- **Material for this task**:
------------------------------------------------------------------------

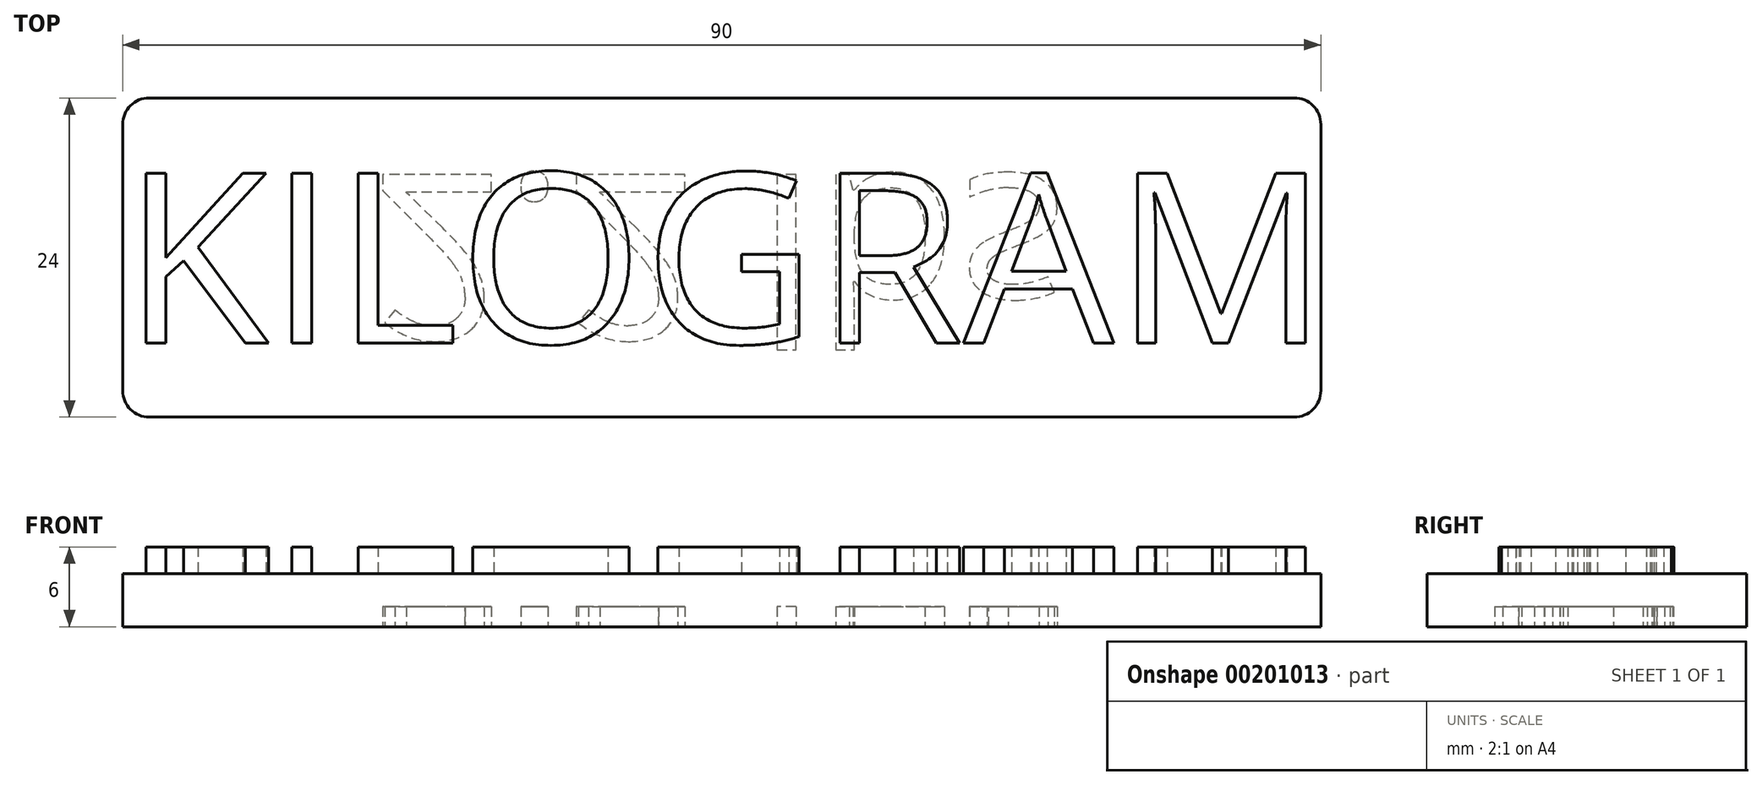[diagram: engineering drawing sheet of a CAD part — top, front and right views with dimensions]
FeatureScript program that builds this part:
annotation { "Feature Type Name" : "Feature", "Feature Type Description" : "" }
export const myFeature = defineFeature(function(context is Context, id is Id, definition is map)
    precondition{}
    {
        {
            var Q0;
            Q0=qCreatedBy(makeId("Top.planeOp"),FACE);
            var sketch = newSketch(context, id + "F0", { "sketchPlane" : qUnion([Q0])});
            skLineSegment(sketch, "E0.bottom", {"start": v(-45, 12) * mm, "end": v(45, 12) * mm});
            skLineSegment(sketch, "E0.top", {"start": v(-45, -12) * mm, "end": v(45, -12) * mm});
            skLineSegment(sketch, "E0.left", {"start": v(-45, 12) * mm, "end": v(-45, -12) * mm});
            skLineSegment(sketch, "E0.right", {"start": v(45, 12) * mm, "end": v(45, -12) * mm});
            skLineSegment(sketch, "E1", {"start": v(0, -12) * mm, "end": v(0, 12) * mm, "construction": true});
            skSolve(sketch);
        }
        {
            var Q0;
            Q0=makeQuery(id+"F0.imprint","IMPRINT",FACE,{"disambiguationData":[TD([[makeQuery(id+"F0.imprint","IMPRINT",EDGE,{"derivedFrom":sQuery(id+"F0.wireOp",EDGE,"E0.bottom")}),-1.0]])]});
            extrude(context, id + "F1", {"entities" : qUnion([Q0]), "depth" : 4 * mm});
        }
        {
            var Q0;
            Q0=makeQuery(id+"F1.opExtrude","SWEPT_EDGE",EDGE,{"disambiguationData":[OSD([sQuery(id+"F0.wireOp",EDGE,"E0.top"),sQuery(id+"F0.wireOp",EDGE,"E0.left")])]});
            var Q1;
            Q1=makeQuery(id+"F1.opExtrude","SWEPT_EDGE",EDGE,{"disambiguationData":[OSD([sQuery(id+"F0.wireOp",EDGE,"E0.bottom"),sQuery(id+"F0.wireOp",EDGE,"E0.right")])]});
            var Q2;
            Q2=makeQuery(id+"F1.opExtrude","SWEPT_EDGE",EDGE,{"disambiguationData":[OSD([sQuery(id+"F0.wireOp",EDGE,"E0.bottom"),sQuery(id+"F0.wireOp",EDGE,"E0.left")])]});
            var Q3;
            Q3=makeQuery(id+"F1.opExtrude","SWEPT_EDGE",EDGE,{"disambiguationData":[OSD([sQuery(id+"F0.wireOp",EDGE,"E0.top"),sQuery(id+"F0.wireOp",EDGE,"E0.right")])]});
            fillet(context, id + "F2", {"entities" : qUnion([Q0, Q1, Q2, Q3]), "radius" : 2 * mm, "tangentPropagation" : true, "allowEdgeOverflow" : false});
        }
        {
            var Q0;
            Q0=makeQuery(id+"F1.opExtrude","CAP_FACE",FACE,{"disambiguationData":[OSD([sQuery(id+"F0.wireOp",EDGE,"E0.bottom"),sQuery(id+"F0.wireOp",EDGE,"E0.top"),sQuery(id+"F0.wireOp",EDGE,"E0.left"),sQuery(id+"F0.wireOp",EDGE,"E0.right")])],"isStart":false});
            var sketch = newSketch(context, id + "F3", { "sketchPlane" : qUnion([Q0])});
            skText(sketch, "E2", { "text": "KILOGRAM", "fontName": "OpenSans-Regular.ttf"});
            const initialGuessF3  = {"E2": [-0.045, -0.00643, 1, 0, 0.01286]};
            skSetInitialGuess(sketch, initialGuessF3);
            skSolve(sketch);
        }
        {
            var Q0;
            {var subQ0=sQuery(id+"F3.wireOp",EDGE,"E2.sketch_text.stroke-4");Q0=makeQuery(id+"F3.imprint","IMPRINT",FACE,{"disambiguationData":[TD([[makeQuery(id+"F3.imprint","IMPRINT",EDGE,{"derivedFrom":subQ0}),-1.0]])]});}
            var Q1;
            {var subQ0=sQuery(id+"F3.wireOp",EDGE,"E2.sketch_text.stroke-3");var subQ1=sQuery(id+"F3.wireOp",EDGE,"E2.sketch_text.stroke-2");var subQ2=makeQuery(id+"F3.imprint","INTERSECT",VERTEX,{"derivedFrom":[subQ1,subQ0]});Q1=makeQuery(id+"F3.imprint","IMPRINT",FACE,{"disambiguationData":[TD([[makeQuery(id+"F3.imprint","IMPRINT",EDGE,{"disambiguationData":[TD([[subQ2,1.0]])],"derivedFrom":subQ1}),-1.0]])]});}
            var Q2;
            {var subQ1=sQuery(id+"F3.wireOp",EDGE,"E2.sketch_text.stroke-1");Q2=makeQuery(id+"F3.imprint","IMPRINT",FACE,{"disambiguationData":[TD([[makeQuery(id+"F3.imprint","IMPRINT",EDGE,{"derivedFrom":subQ1}),-1.0]])]});}
            var Q3;
            {var subQ0=sQuery(id+"F3.wireOp",EDGE,"E2.sketch_text.stroke-0");var subQ1=makeQuery(id+"F1.opExtrude","CAP_EDGE",EDGE,{"disambiguationData":[OSD([sQuery(id+"F0.wireOp",EDGE,"E0.top")])],"isStart":false});var subQ2=makeQuery(id+"F3.imprint","INTERSECT",VERTEX,{"derivedFrom":[subQ1,subQ0]});Q3=makeQuery(id+"F3.imprint","IMPRINT",FACE,{"disambiguationData":[TD([[makeQuery(id+"F3.imprint","IMPRINT",EDGE,{"disambiguationData":[TD([[subQ2,-1.0]])],"derivedFrom":subQ0}),-1.0]])]});}
            var Q4;
            {var subQ1=sQuery(id+"F3.wireOp",EDGE,"E2.sketch_text.stroke-8");Q4=makeQuery(id+"F3.imprint","IMPRINT",FACE,{"disambiguationData":[TD([[makeQuery(id+"F3.imprint","IMPRINT",EDGE,{"derivedFrom":subQ1}),-1.0]])]});}
            var Q5;
            {var subQ0=sQuery(id+"F3.wireOp",EDGE,"E2.sketch_text.stroke-9");var subQ1=makeQuery(id+"F1.opExtrude","CAP_EDGE",EDGE,{"disambiguationData":[OSD([sQuery(id+"F0.wireOp",EDGE,"E0.bottom")])],"isStart":false});var subQ2=makeQuery(id+"F3.imprint","INTERSECT",VERTEX,{"derivedFrom":[subQ1,subQ0]});Q5=makeQuery(id+"F3.imprint","IMPRINT",FACE,{"disambiguationData":[TD([[makeQuery(id+"F3.imprint","IMPRINT",EDGE,{"disambiguationData":[TD([[subQ2,1.0]])],"derivedFrom":subQ0}),-1.0]])]});}
            var Q6;
            {var subQ1=sQuery(id+"F3.wireOp",EDGE,"E2.sketch_text.stroke-10");Q6=makeQuery(id+"F3.imprint","IMPRINT",FACE,{"disambiguationData":[TD([[makeQuery(id+"F3.imprint","IMPRINT",EDGE,{"derivedFrom":subQ1}),-1.0]])]});}
            var Q7;
            {var subQ0=sQuery(id+"F3.wireOp",EDGE,"E2.sketch_text.stroke-11");var subQ1=makeQuery(id+"F1.opExtrude","CAP_EDGE",EDGE,{"disambiguationData":[OSD([sQuery(id+"F0.wireOp",EDGE,"E0.bottom")])],"isStart":false});var subQ2=makeQuery(id+"F3.imprint","INTERSECT",VERTEX,{"derivedFrom":[subQ1,subQ0]});Q7=makeQuery(id+"F3.imprint","IMPRINT",FACE,{"disambiguationData":[TD([[makeQuery(id+"F3.imprint","IMPRINT",EDGE,{"disambiguationData":[TD([[subQ2,-1.0]])],"derivedFrom":subQ0}),-1.0]])]});}
            var Q8;
            {var subQ0=sQuery(id+"F3.wireOp",EDGE,"E2.sketch_text.stroke-12");Q8=makeQuery(id+"F3.imprint","IMPRINT",FACE,{"disambiguationData":[TD([[makeQuery(id+"F3.imprint","IMPRINT",EDGE,{"derivedFrom":subQ0}),-1.0]])]});}
            var Q9;
            {var subQ0=sQuery(id+"F3.wireOp",EDGE,"E2.sketch_text.stroke-21");Q9=makeQuery(id+"F3.imprint","IMPRINT",FACE,{"disambiguationData":[TD([[makeQuery(id+"F3.imprint","IMPRINT",EDGE,{"derivedFrom":subQ0}),-1.0]])]});}
            var Q10;
            {var subQ0=sQuery(id+"F3.wireOp",EDGE,"E2.sketch_text.stroke-18");var subQ1=makeQuery(id+"F1.opExtrude","CAP_EDGE",EDGE,{"disambiguationData":[OSD([sQuery(id+"F0.wireOp",EDGE,"E0.top")])],"isStart":false});var subQ2=makeQuery(id+"F3.imprint","INTERSECT",VERTEX,{"derivedFrom":[subQ1,subQ0]});Q10=makeQuery(id+"F3.imprint","IMPRINT",FACE,{"disambiguationData":[TD([[makeQuery(id+"F3.imprint","IMPRINT",EDGE,{"disambiguationData":[TD([[subQ2,-1.0]])],"derivedFrom":subQ0}),-1.0]])]});}
            var Q11;
            {var subQ0=sQuery(id+"F3.wireOp",EDGE,"E2.sketch_text.stroke-19");Q11=makeQuery(id+"F3.imprint","IMPRINT",FACE,{"disambiguationData":[TD([[makeQuery(id+"F3.imprint","IMPRINT",EDGE,{"derivedFrom":subQ0}),-1.0]])]});}
            var Q12;
            {var subQ0=sQuery(id+"F3.wireOp",EDGE,"E2.sketch_text.stroke-25");Q12=makeQuery(id+"F3.imprint","IMPRINT",FACE,{"disambiguationData":[TD([[makeQuery(id+"F3.imprint","IMPRINT",EDGE,{"derivedFrom":subQ0}),-1.0]])]});}
            var Q13;
            {var subQ0=sQuery(id+"F3.wireOp",EDGE,"E2.sketch_text.stroke-22");var subQ1=makeQuery(id+"F1.opExtrude","CAP_EDGE",EDGE,{"disambiguationData":[OSD([sQuery(id+"F0.wireOp",EDGE,"E0.top")])],"isStart":false});var subQ2=makeQuery(id+"F3.imprint","INTERSECT",VERTEX,{"derivedFrom":[subQ1,subQ0]});Q13=makeQuery(id+"F3.imprint","IMPRINT",FACE,{"disambiguationData":[TD([[makeQuery(id+"F3.imprint","IMPRINT",EDGE,{"disambiguationData":[TD([[subQ2,-1.0]])],"derivedFrom":subQ0}),-1.0]])]});}
            var Q14;
            {var subQ0=sQuery(id+"F3.wireOp",EDGE,"E2.sketch_text.stroke-23");Q14=makeQuery(id+"F3.imprint","IMPRINT",FACE,{"disambiguationData":[TD([[makeQuery(id+"F3.imprint","IMPRINT",EDGE,{"derivedFrom":subQ0}),-1.0]])]});}
            var Q15;
            {var subQ5=sQuery(id+"F3.wireOp",EDGE,"E2.sketch_text.stroke-28");Q15=makeQuery(id+"F3.imprint","IMPRINT",FACE,{"disambiguationData":[TD([[makeQuery(id+"F3.imprint","IMPRINT",EDGE,{"derivedFrom":subQ5}),-1.0]])]});}
            var Q16;
            {var subQ0=sQuery(id+"F3.wireOp",EDGE,"E2.sketch_text.stroke-34");Q16=makeQuery(id+"F3.imprint","IMPRINT",FACE,{"disambiguationData":[TD([[makeQuery(id+"F3.imprint","IMPRINT",EDGE,{"derivedFrom":subQ0}),-1.0]])]});}
            var Q17;
            {var subQ0=sQuery(id+"F3.wireOp",EDGE,"E2.sketch_text.stroke-30");Q17=makeQuery(id+"F3.imprint","IMPRINT",FACE,{"disambiguationData":[TD([[makeQuery(id+"F3.imprint","IMPRINT",EDGE,{"derivedFrom":subQ0}),-1.0]])]});}
            var Q18;
            {var subQ0=sQuery(id+"F3.wireOp",EDGE,"E2.sketch_text.stroke-6");Q18=makeQuery(id+"F3.imprint","IMPRINT",FACE,{"disambiguationData":[TD([[makeQuery(id+"F3.imprint","IMPRINT",EDGE,{"derivedFrom":subQ0}),-1.0]])]});}
            var Q19;
            {var subQ0=sQuery(id+"F3.wireOp",EDGE,"E2.sketch_text.stroke-17");Q19=makeQuery(id+"F3.imprint","IMPRINT",FACE,{"disambiguationData":[TD([[makeQuery(id+"F3.imprint","IMPRINT",EDGE,{"derivedFrom":subQ0}),-1.0]])]});}
            var Q20;
            {var subQ0=sQuery(id+"F3.wireOp",EDGE,"E2.sketch_text.stroke-27");Q20=makeQuery(id+"F3.imprint","IMPRINT",FACE,{"disambiguationData":[TD([[makeQuery(id+"F3.imprint","IMPRINT",EDGE,{"derivedFrom":subQ0}),-1.0]])]});}
            var Q21;
            Q21=makeQuery(id+"F3.imprint","IMPRINT",FACE,{"disambiguationData":[TD([[makeQuery(id+"F3.imprint","IMPRINT",EDGE,{"derivedFrom":sQuery(id+"F3.wireOp",EDGE,"E2.sketch_text.stroke-45")}),-1.0]])]});
            var Q22;
            Q22=makeQuery(id+"F3.imprint","IMPRINT",FACE,{"disambiguationData":[TD([[makeQuery(id+"F3.imprint","IMPRINT",EDGE,{"derivedFrom":sQuery(id+"F3.wireOp",EDGE,"E2.sketch_text.stroke-60")}),-1.0]])]});
            var Q23;
            Q23=makeQuery(id+"F3.imprint","IMPRINT",FACE,{"disambiguationData":[TD([[makeQuery(id+"F3.imprint","IMPRINT",EDGE,{"derivedFrom":sQuery(id+"F3.wireOp",EDGE,"E2.sketch_text.stroke-76")}),-1.0]])]});
            var Q24;
            Q24=makeQuery(id+"F3.imprint","IMPRINT",FACE,{"disambiguationData":[TD([[makeQuery(id+"F3.imprint","IMPRINT",EDGE,{"derivedFrom":sQuery(id+"F3.wireOp",EDGE,"E2.sketch_text.stroke-89")}),-1.0]])]});
            extrude(context, id + "F4", {"entities" : qUnion([Q0, Q1, Q2, Q3, Q4, Q5, Q6, Q7, Q8, Q9, Q10, Q11, Q12, Q13, Q14, Q15, Q16, Q17, Q18, Q19, Q20, Q21, Q22, Q23, Q24]), "operationType" : NewBodyOperationType.ADD, "depth" : 2 * mm});
        }
        {
            var Q0;
            Q0=makeQuery(id+"F1.opExtrude","CAP_FACE",FACE,{"disambiguationData":[OSD([sQuery(id+"F0.wireOp",EDGE,"E0.bottom"),sQuery(id+"F0.wireOp",EDGE,"E0.top"),sQuery(id+"F0.wireOp",EDGE,"E0.left"),sQuery(id+"F0.wireOp",EDGE,"E0.right")])],"isStart":true});
            var sketch = newSketch(context, id + "F5", { "sketchPlane" : qUnion([Q0])});
            skText(sketch, "E3", { "text": "2.2 lbs", "fontName": "OpenSans-Regular.ttf"});
            const initialGuessF5  = {"E3": [-0.02631, -0.00625, 1, 0, 0.0125]};
            skSetInitialGuess(sketch, initialGuessF5);
            skSolve(sketch);
        }
        {
            var Q0;
            Q0=makeQuery(id+"F5.imprint","IMPRINT",FACE,{"disambiguationData":[TD([[makeQuery(id+"F5.imprint","IMPRINT",EDGE,{"derivedFrom":sQuery(id+"F5.wireOp",EDGE,"E3.sketch_text.stroke-86")}),-1.0]])]});
            var Q1;
            Q1=makeQuery(id+"F5.imprint","IMPRINT",FACE,{"disambiguationData":[TD([[makeQuery(id+"F5.imprint","IMPRINT",EDGE,{"derivedFrom":sQuery(id+"F5.wireOp",EDGE,"E3.sketch_text.stroke-70")}),-1.0]])]});
            var Q2;
            Q2=makeQuery(id+"F5.imprint","IMPRINT",FACE,{"disambiguationData":[TD([[makeQuery(id+"F5.imprint","IMPRINT",EDGE,{"derivedFrom":sQuery(id+"F5.wireOp",EDGE,"E3.sketch_text.stroke-39")}),-1.0]])]});
            var Q3;
            Q3=makeQuery(id+"F5.imprint","IMPRINT",FACE,{"disambiguationData":[TD([[makeQuery(id+"F5.imprint","IMPRINT",EDGE,{"derivedFrom":sQuery(id+"F5.wireOp",EDGE,"E3.sketch_text.stroke-19")}),-1.0]])]});
            var Q4;
            Q4=makeQuery(id+"F5.imprint","IMPRINT",FACE,{"disambiguationData":[TD([[makeQuery(id+"F5.imprint","IMPRINT",EDGE,{"derivedFrom":sQuery(id+"F5.wireOp",EDGE,"E3.sketch_text.stroke-0")}),-1.0]])]});
            var Q5;
            Q5=makeQuery(id+"F5.imprint","IMPRINT",FACE,{"disambiguationData":[TD([[makeQuery(id+"F5.imprint","IMPRINT",EDGE,{"derivedFrom":sQuery(id+"F5.wireOp",EDGE,"E3.sketch_text.stroke-51")}),-1.0]])]});
            var Q6;
            Q6=makeQuery(id+"F5.imprint","IMPRINT",FACE,{"disambiguationData":[TD([[makeQuery(id+"F5.imprint","IMPRINT",EDGE,{"derivedFrom":sQuery(id+"F5.wireOp",EDGE,"E3.sketch_text.stroke-20")}),-1.0]])]});
            extrude(context, id + "F6", {"entities" : qUnion([Q0, Q1, Q2, Q3, Q4, Q5, Q6]), "operationType" : NewBodyOperationType.REMOVE, "oppositeDirection" : true, "depth" : 1.5 * mm});
        }
    });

------------------------------------------------------------------------

- **Exercise description**:
Copy out every line of the records above that contains the string "fontName". Give each line in full.

- **Answer to this problem**:
            skText(sketch, "E2", { "text": "KILOGRAM", "fontName": "OpenSans-Regular.ttf"});
            skText(sketch, "E3", { "text": "2.2 lbs", "fontName": "OpenSans-Regular.ttf"});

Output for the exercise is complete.